[LISTED ENTRIES]

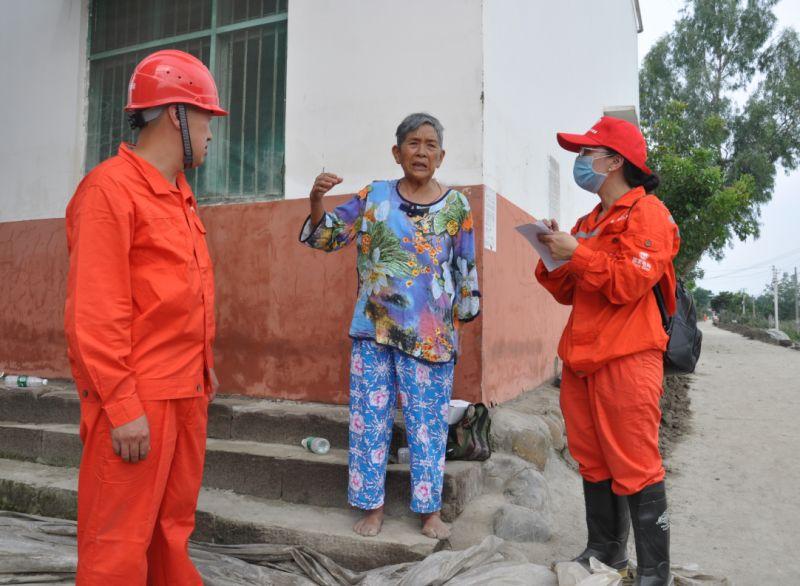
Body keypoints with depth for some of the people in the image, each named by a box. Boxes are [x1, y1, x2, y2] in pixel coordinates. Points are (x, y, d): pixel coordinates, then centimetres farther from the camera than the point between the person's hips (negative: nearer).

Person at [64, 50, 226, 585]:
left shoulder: (181, 194, 15)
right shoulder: (111, 188, -12)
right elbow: (94, 312, -17)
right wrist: (122, 406, -18)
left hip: (187, 391, 8)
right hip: (138, 398, -8)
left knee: (174, 524, 18)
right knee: (121, 541, 4)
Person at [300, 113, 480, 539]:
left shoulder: (456, 205, 3)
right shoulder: (374, 196, 3)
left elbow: (465, 268, 8)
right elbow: (326, 236, 0)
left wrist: (465, 310, 8)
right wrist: (317, 199, -17)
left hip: (430, 333, 0)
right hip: (374, 329, 1)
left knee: (429, 421, 7)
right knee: (369, 417, 7)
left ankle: (430, 510, 22)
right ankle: (372, 506, 23)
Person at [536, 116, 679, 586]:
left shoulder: (647, 212, -2)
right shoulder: (588, 223, 20)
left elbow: (628, 283, -15)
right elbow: (569, 292, 18)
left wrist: (576, 253, -15)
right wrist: (552, 259, 2)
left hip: (627, 360, -7)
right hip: (581, 360, 7)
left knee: (635, 468, -3)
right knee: (594, 462, 13)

[/LISTED ENTRIES]

## WHAT IS NEEDED
Each line of the data should be quoted exactly, with pictures left out.

## SOLUTION TO THE EXERCISE
Body keypoints with depth for some of the people in the image, each named by a box. Boxes are [x1, y1, x2, y2] in pixel coordinates. Points are (x, y, d): pixel coordinates, then centimetres farther from the camera than the point between the person's hips (negative: nearer).

Person at [64, 50, 226, 585]:
left shoulder: (181, 194, 15)
right shoulder: (111, 188, -12)
right elbow: (94, 312, -17)
right wrist: (122, 406, -18)
left hip: (187, 391, 8)
right hip: (138, 398, -8)
left knee: (174, 524, 18)
right knee: (121, 541, 4)
Person at [300, 113, 480, 539]:
left shoulder: (456, 205, 3)
right shoulder: (374, 196, 3)
left elbow: (465, 268, 8)
right elbow: (326, 236, 0)
left wrist: (465, 310, 8)
right wrist: (317, 199, -17)
left hip: (430, 333, 0)
right hip: (374, 329, 1)
left knee: (429, 421, 7)
right knee: (369, 417, 7)
left ankle: (430, 510, 22)
right ankle: (372, 506, 23)
Person at [536, 116, 679, 586]:
left shoulder: (647, 212, -2)
right shoulder: (588, 223, 20)
left elbow: (628, 283, -15)
right elbow: (569, 292, 18)
left wrist: (576, 253, -15)
right wrist: (552, 259, 2)
left hip: (627, 360, -7)
right hip: (581, 360, 7)
left knee: (635, 468, -3)
right knee: (594, 462, 13)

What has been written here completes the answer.